───── Исходный текст

Подхватив свой довольно легкий чемодан, сошла с автобуса. Огромный зал ожидания аэропорта Тем- пельгоф гудел как улей. С летного поля доносился рев авиационных двигателей. Здесь, в Западном Берлине, пересекались маршруты почти всех стран мира. Запад­ный Берлин жил своей особой жизнью, столь отличав­шейся от Восточного Берлина, откуда я только что приехала. Перед отъездом несколько раз побывала в Западном Берлине, где я делала покупки. Все было просто: я садилась в метро в Восточном Берлине в час пик и, смешавшись с остальными пассажирами, не удостоив взглядом пограничников, проходила прямо в Западный Берлин. Вот и сейчас я с небольшим чемо­даном вышла из метро в Западном Берлине и села в автобус, направлявшийся в аэропорт Темпельгоф. Там взяла билет на самолет до Копенгагена и перено­чевала в гостинице при аэропорте. Самолет на Копен­гаген вылетал утром.

А до этого почти три года интенсивной подготовки. У меня был важный стимул: за границей уже работал муж. Совсем один. Ждет меня. И очень. Я была в этом уверена. Он — человек основательный. Надежный.

──────────
───── Записи

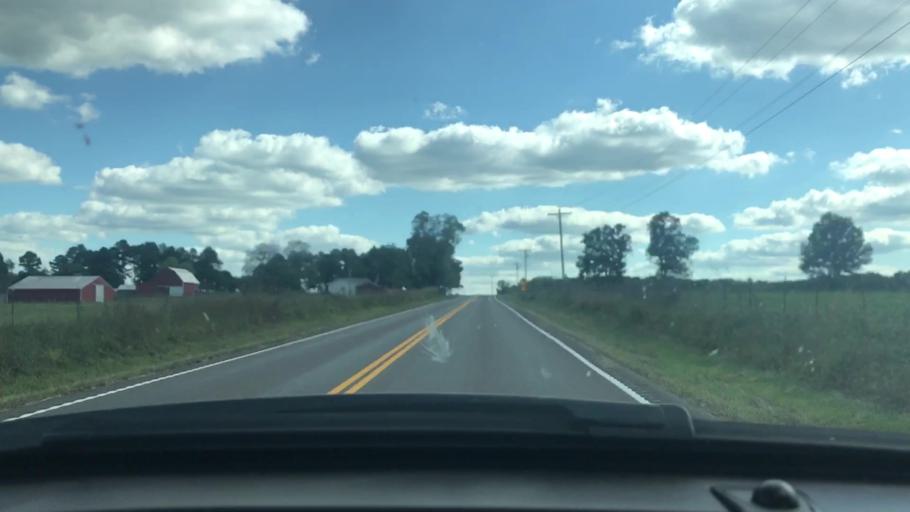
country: US
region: Missouri
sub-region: Wright County
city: Mountain Grove
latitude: 37.2377
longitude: -92.3006
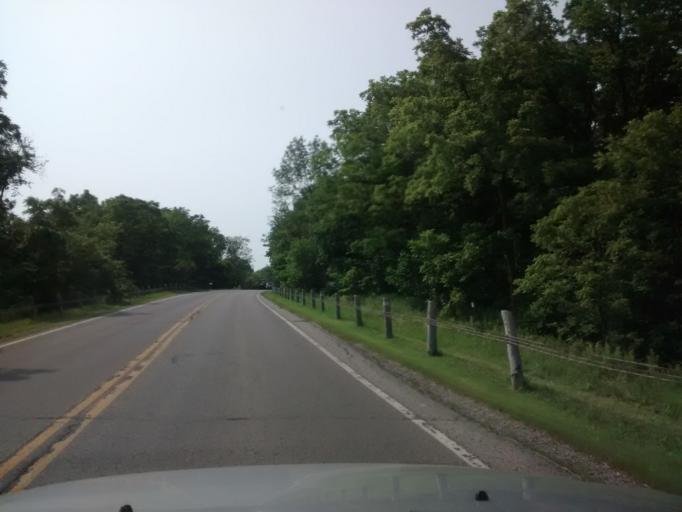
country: CA
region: Ontario
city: Ancaster
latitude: 43.0137
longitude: -79.8827
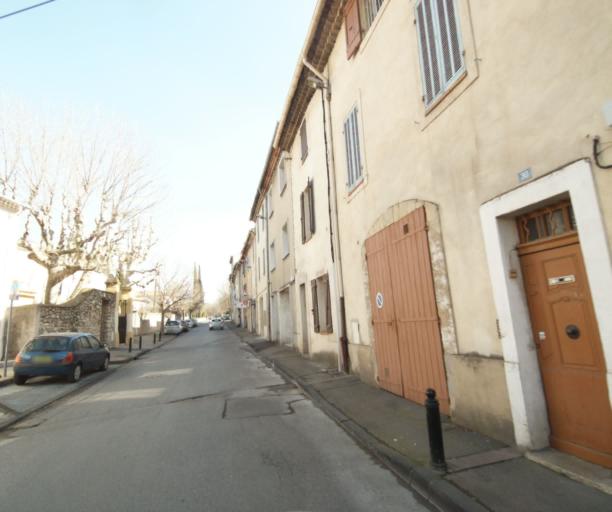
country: FR
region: Provence-Alpes-Cote d'Azur
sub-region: Departement des Bouches-du-Rhone
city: Gardanne
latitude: 43.4548
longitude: 5.4721
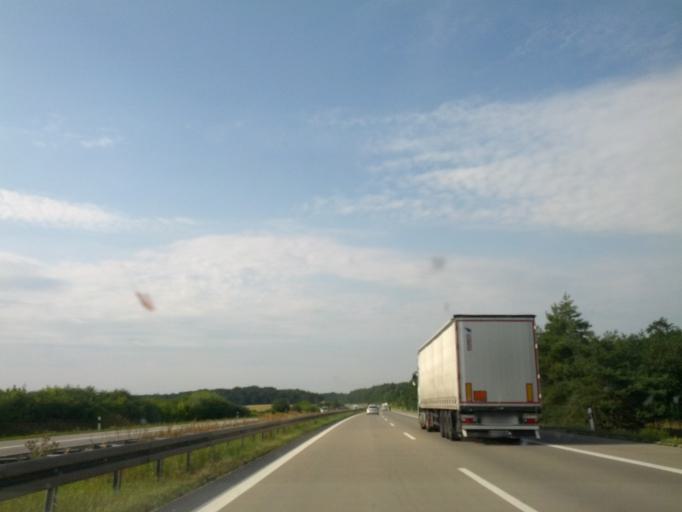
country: DE
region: Mecklenburg-Vorpommern
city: Dummerstorf
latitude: 53.9153
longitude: 12.2372
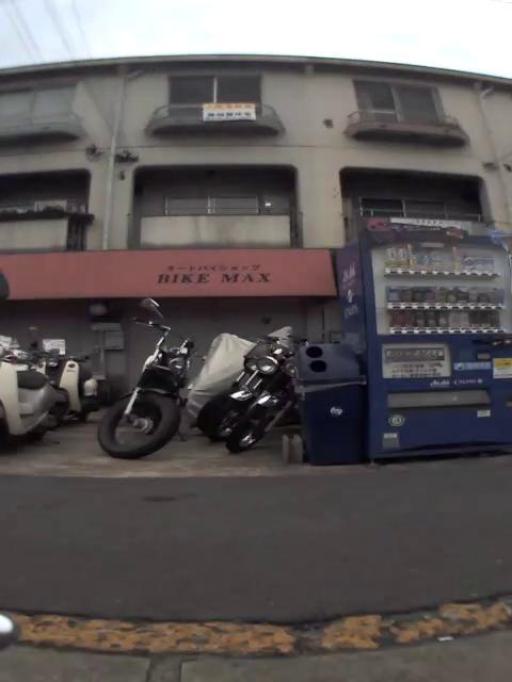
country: JP
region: Osaka
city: Neyagawa
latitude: 34.7730
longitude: 135.6316
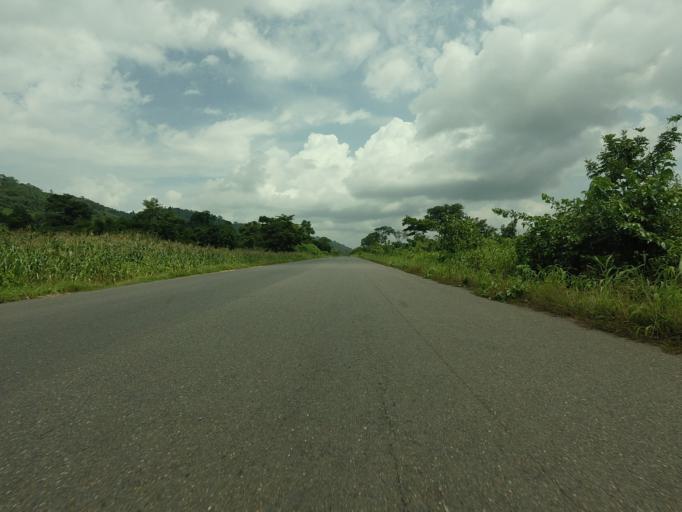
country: GH
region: Volta
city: Ho
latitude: 6.4923
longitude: 0.2013
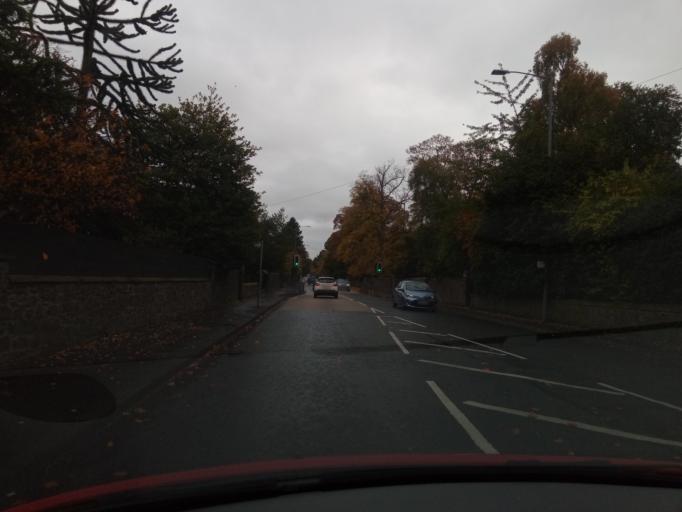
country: GB
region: Scotland
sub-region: The Scottish Borders
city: Galashiels
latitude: 55.6114
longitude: -2.8017
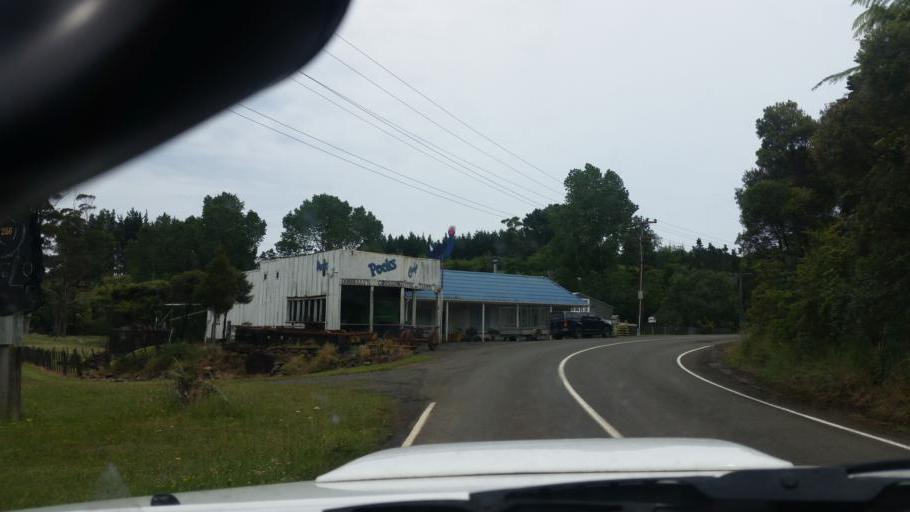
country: NZ
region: Northland
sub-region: Kaipara District
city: Dargaville
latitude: -35.7106
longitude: 173.6182
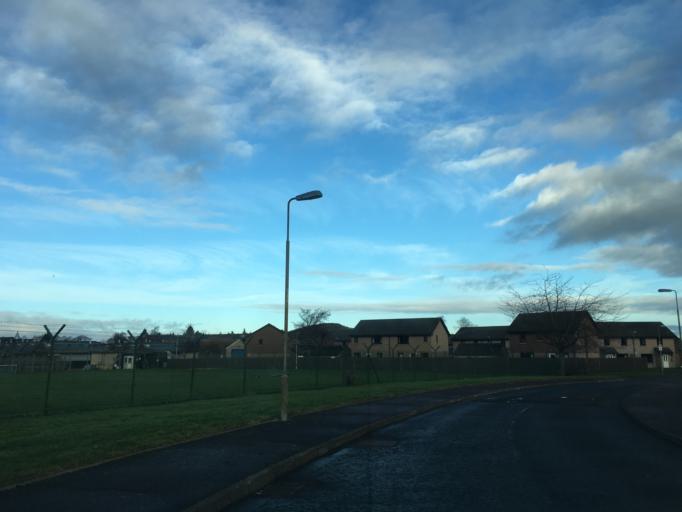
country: GB
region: Scotland
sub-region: Edinburgh
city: Colinton
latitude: 55.9076
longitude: -3.2435
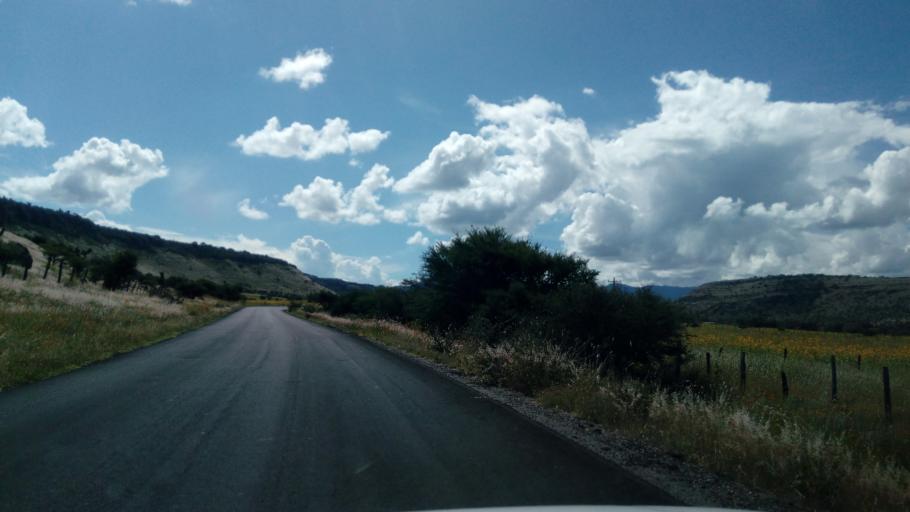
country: MX
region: Durango
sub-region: Durango
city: Jose Refugio Salcido
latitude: 23.8280
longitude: -104.4824
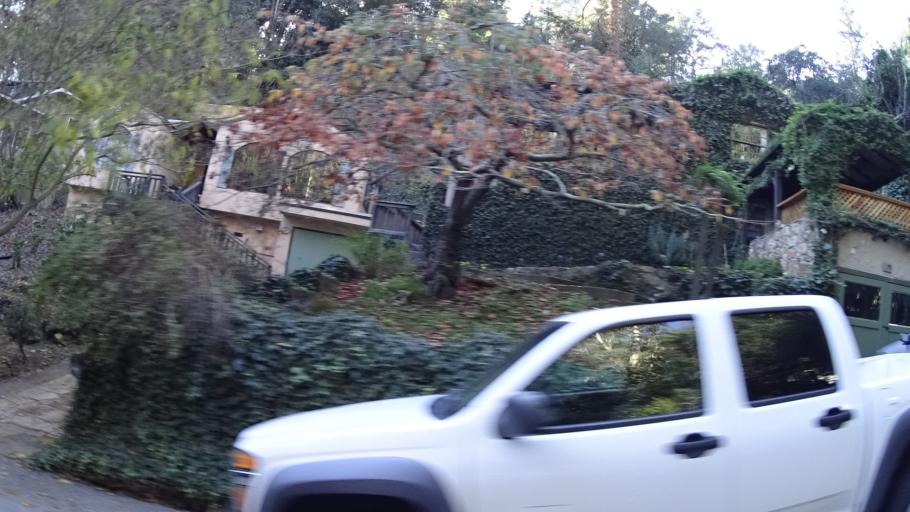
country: US
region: California
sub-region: Alameda County
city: Piedmont
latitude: 37.8425
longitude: -122.2102
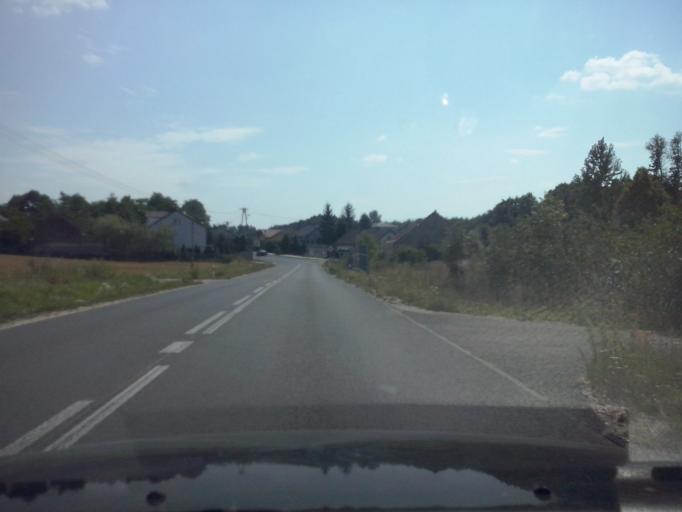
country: PL
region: Swietokrzyskie
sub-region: Powiat kielecki
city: Chmielnik
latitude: 50.6101
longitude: 20.7946
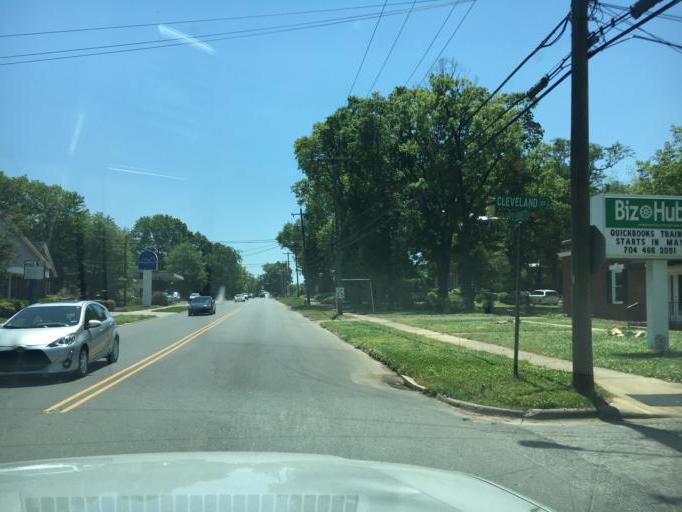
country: US
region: North Carolina
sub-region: Cleveland County
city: Shelby
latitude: 35.2970
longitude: -81.5400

──────────

§ **Ваши задания**:
1) Процитируйте из текста о поездке через Западный Берлин всё, начиная со слов «А до этого почти» и вплоть до слов «человек основательный. Надежный.».
2) В записях от строки, содержащей «latitude: 43.4548», вплоть до строки, содержащей «latitude: 35.2970», включительно замените «city» на «town», оставив всё прочее без изменений. Приведите только эти строки и не включайте изображения.
Текст и записи представляют собой самостоятельные, не связанные между собой материалы.

§ **Ответы на задания**:
1)
А до этого почти три года интенсивной подготовки. У меня был важный стимул: за границей уже работал муж. Совсем один. Ждет меня. И очень. Я была в этом уверена. Он — человек основательный. Надежный.

2)
latitude: 43.4548
longitude: 5.4721
country: DE
region: Mecklenburg-Vorpommern
town: Dummerstorf
latitude: 53.9153
longitude: 12.2372
country: JP
region: Osaka
town: Neyagawa
latitude: 34.7730
longitude: 135.6316
country: GH
region: Volta
town: Ho
latitude: 6.4923
longitude: 0.2013
country: GB
region: Scotland
sub-region: The Scottish Borders
town: Galashiels
latitude: 55.6114
longitude: -2.8017
country: NZ
region: Northland
sub-region: Kaipara District
town: Dargaville
latitude: -35.7106
longitude: 173.6182
country: GB
region: Scotland
sub-region: Edinburgh
town: Colinton
latitude: 55.9076
longitude: -3.2435
country: MX
region: Durango
sub-region: Durango
town: Jose Refugio Salcido
latitude: 23.8280
longitude: -104.4824
country: US
region: California
sub-region: Alameda County
town: Piedmont
latitude: 37.8425
longitude: -122.2102
country: PL
region: Swietokrzyskie
sub-region: Powiat kielecki
town: Chmielnik
latitude: 50.6101
longitude: 20.7946
country: US
region: North Carolina
sub-region: Cleveland County
town: Shelby
latitude: 35.2970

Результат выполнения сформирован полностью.